Response 1 - Miya Tajima-Simpson
1 - What are the likely consequences of airstrikes against ISIS for the balance of power in Syria?
Airstrikes in Syria have been carried out by the US-led coalition in an attempt to counter the spread of Islamic State (IS). While the strikes, which predominantly target Iraq, appear to have shown some success in stalling IS advances, many commentators (including a senior Pentagon planning officer) admit that the impact of strikes alone will be minimal in the long run. Meanwhile, ISIS could stand to benefit from the shifts in the balance of power that the airstrikes are instigating. There are two principal reasons for this.
First, the strikes are exactly the sign of aggression that ISIS will have hoped to provoke from the Western powers. The fact that they have succeeded in gaining a response will have boosted ISIS’s self-perception as a force to be reckoned with vis-à-vis the West and its allies. The strikes also indirectly boost the ability of ISIS to market itself as the only force willing (unlike the West) and able (unlike rebel forces in their current state) to take on the regime. The strength of will is critically important for the appeal of ISIS to the populations of the Arab states. For them, the ISIS-targeted strikes will strengthen a perception that Western priorities in the region are self-serving. For the US in particular, this is clearly reflected in the millions it has pledged on arming moderate rebel forces on the ground, compared to the estimated billions it looks likely to spend on airstrikes against ISIS. ISIS can therefore claim, more concretely, that it is the only serious force in this regional conflict, elevating its appeal to increasingly weary fighters on the ground.
Second, this warped sense of priorities hasn’t gone unnoticed by the rebel forces themselves, whose priority of defeating of the regime has become marginalized by the West’s battle against ISIS. The strategy of the US for tackling ISIS relies heavily on the support of rebels on the ground, and assumes that rebels will be willing to leave their regions and towns to ‘take the fight to ISIS’. However, without giving the rebels a good reason to do so, the US and their allies will be unable to rally the support they need to tackle the advancement of ISIS effectively. The result of this mismatch of priorities significantly reduces the ‘upside’ of working in US-vetted/backed alliances of rebel groups, whose focus is being drawn away from fighting the regime, to fighting ISIS. The wariness of rebel groups towards the US is compounded by the confusion on the ground caused by the US and the regime hitting the same targets (with the regime often continuing/escalating strikes after coalition strikes cease). This fuels sentiments that at best the coalition strikes are inadvertently helping the regime and at worst that they are conducted in direct collusion with the regime. This shows how the airstrikes have revealed a divergent set of goals on the one hand and muddied the waters of alliances on the other. This has the potential to fracture the opposition further and to discourage rebel forces from joining the moderate alliances working with the Western coalition. Again, ISIS stands to gain. As the debate surrounding the above continues amongst the opposition, ISIS retains a strategic clarity that allows it to pursue its goals, unabated by shifting alliances or conditional resource flows.

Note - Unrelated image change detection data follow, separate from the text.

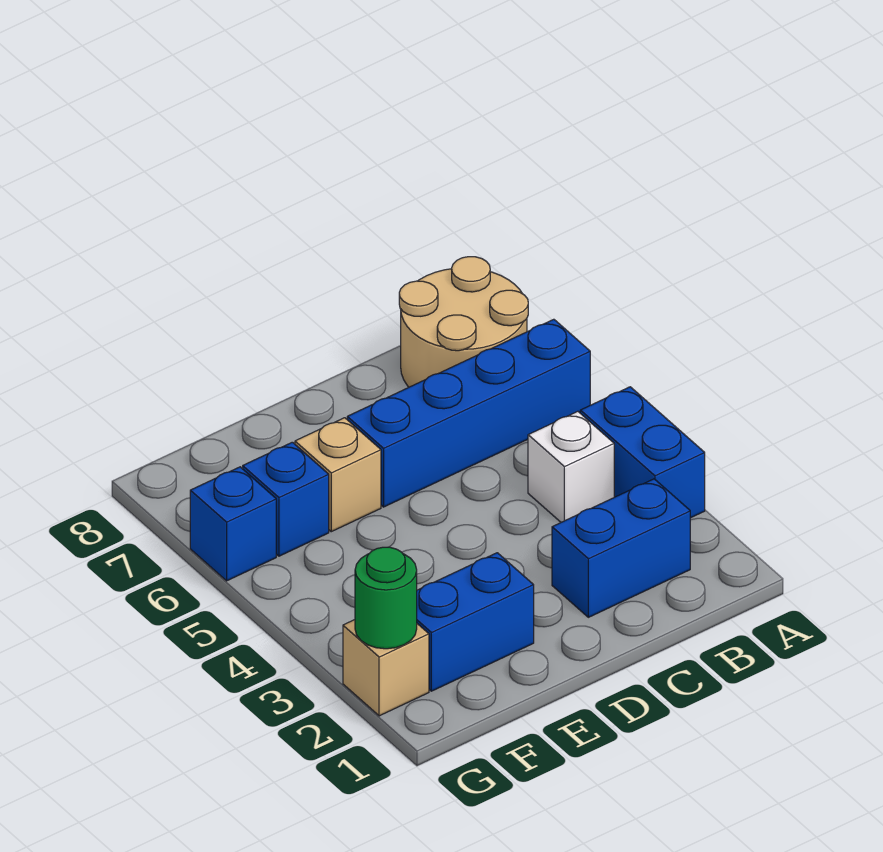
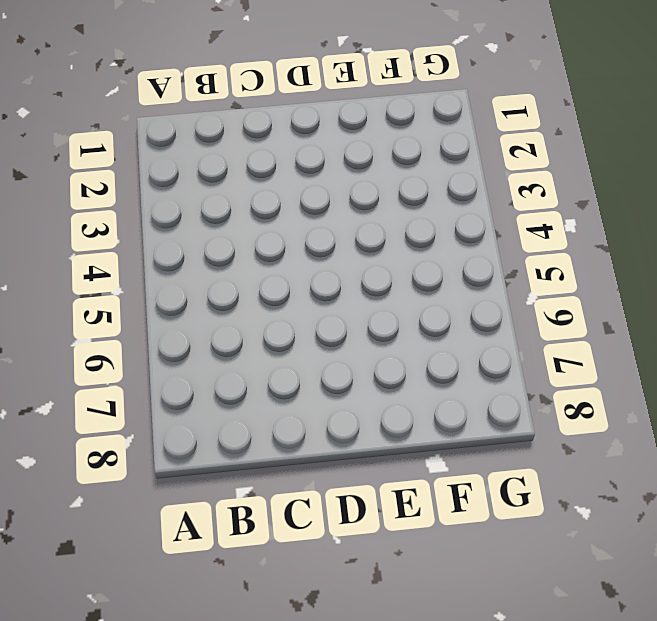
none -> blue brick A3:A4 level 1
none -> blue brick A6:D6 level 1

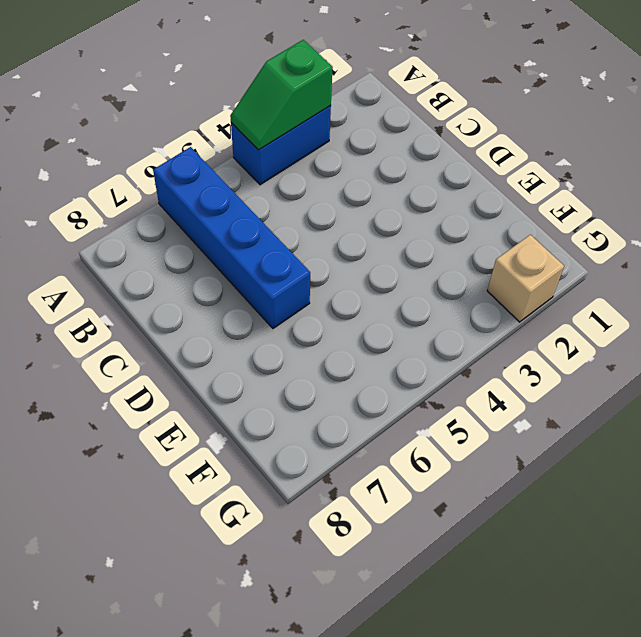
green slope A3:A4 level 2 top 3 -> none
none -> tan round brick A7:B8 level 1
none -> blue brick B2:C2 level 1

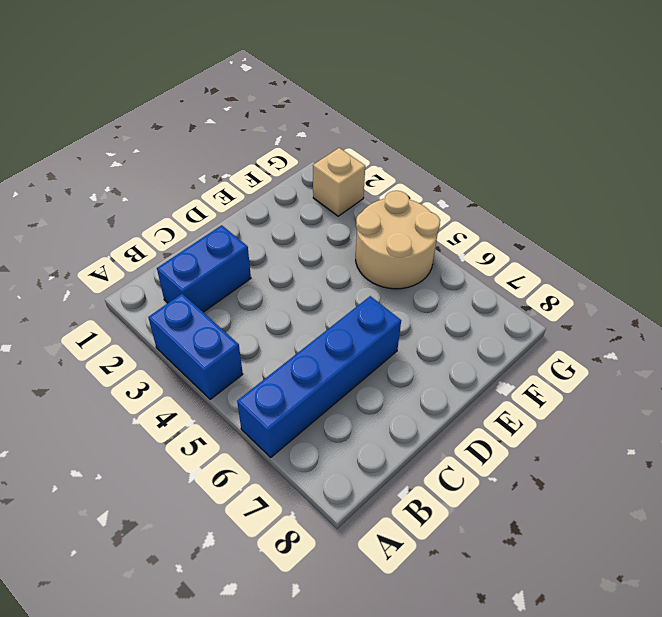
tan round brick F4:G5 level 1 -> tan round brick A7:B8 level 1
none -> white brick B4 level 1
none -> blue brick E2:F2 level 1

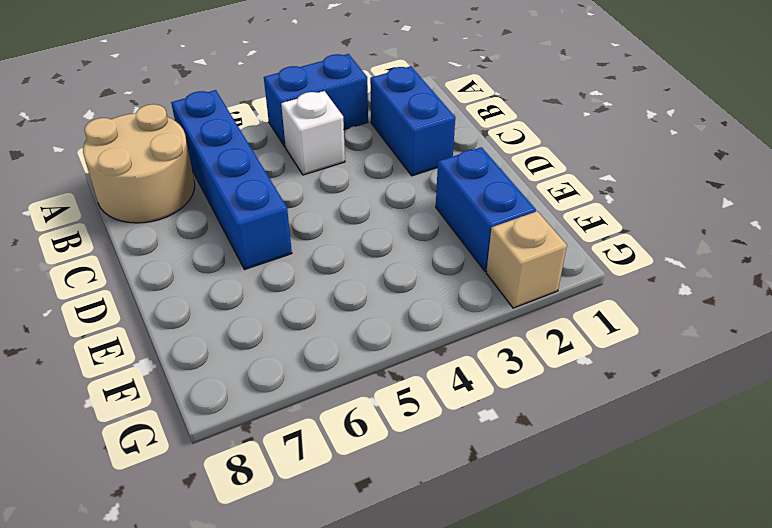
none -> tan brick E6 level 1
none -> blue brick F6 level 1

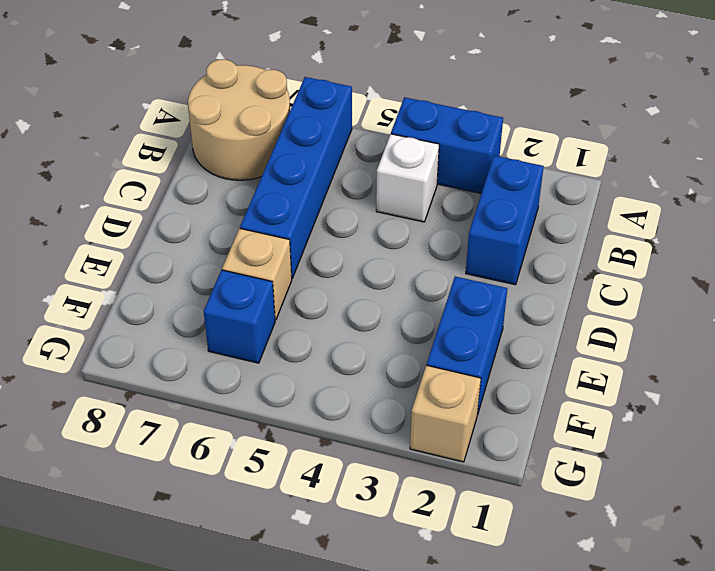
none -> blue brick G6 level 1
none -> green round brick G2 level 2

At a more granular level, the crux of the balance of power in Syria lies in Aleppo, where the stakes for all parties are very high. Crisis group’s recent report on Syria highlights that the ground the rebels hold in Aleppo is the rebels’ most valuable asset. If the coalition strikes push ISIS out of Kobane, this could lead to a serious escalation of ISIS efforts in the countryside north of Aleppo. Without a serious ground defense from rebel forces to defend the territory they hold, ISIS would have a very real chance of overrunning them. The result of this, according to Crisis Group, would mean the de-facto defeat of the opposition and would render the chance of a negotiated solution hopeless. The war would continue, with ISIS absorbing rebel remnants and further stretching its reach across northern and eastern Syria.
2 - Should the crisis be used to attempt a new drive for a political power-sharing arrangement in Syria?
Before this question can be answered, a fundamental shift in the mindset of all the parties involved in the conflict has to occur: from war to peace. The appetite for a political process is inhibited by the immediacy of military challenges.
3 - Should the air campaign be turned, as Turkey urges, against the regime in order to force it into a transition?
The likelihood of this happening is very low. Turkey’s urging of the US-led coalition to turn airstrikes against the regime shows a clear reluctance to recognize the fundamental differences in the priorities of Turkey and the US.
It is worth noting here that Turkey has a track record of misjudging events in Syria, which manifests itself in a string of false assumptions: that the Syrian regime would reform; that it would quickly collapse soon after Turkey turned against it; that the West would topple the regime; that arming and funding rebel groups entering Syria would cause Assad to fall. All these assumptions have proven incorrect, but crucially we do not see that lessons have been learnt. Rather, Erdoğan and his advisers continue to form policy around how they hope things will turn out, rather than calculating what the likely outcomes would be.
The same is true of how they are approaching the handling of ISIS. Turkey perceives the threats emerging from the Syrian crisis in this order: the potential strengthening of the PKK is the most immediate, then Assad, then ISIS. For the US, the reverse is true. The US-led airstrikes on Syrian and Iraqi territory have the very specific aim of pursuing ISIS, which it sees as its primary threat. Furthermore, both Secretary of State John Kerry and Commander of US Central Command, General Lloyd Austin, have recently stated that the US operation in Syria is ‘peripheral’ to the operation in Iraq, where the primary focus of its counter-terrorist efforts will remain.
For the US and its allies to even consider targeting the Assad regime under the pretext of its counter-terrorism strategy it would have to be absolutely convinced 5 that there was clear and absolute causality between the survival of the regime and the spread of ISIS. Even then, it would be a complex process to transform a counter-terrorism mission into what could essentially lead to a Western-led military intervention to destabilize the regime (as in Libya) - and the reasons why this would be near impossible are well cited.
As a final point, whether or not the Assad regime and ISIS indirectly add fuel to each other’s fire, the two sides are fundamentally incompatible in the long run and, from the US’s perspective, the regime would undoubtedly come out as the lesser of two evils. It would therefore be imprudent for the US to launch an attack on the regime before the threat of ISIS had been eliminated and a credible opposition had stepped up to the table. As both of these preconditions are a long way off, the prospect of US-led military action against the regime would appear to be a very distant prospect.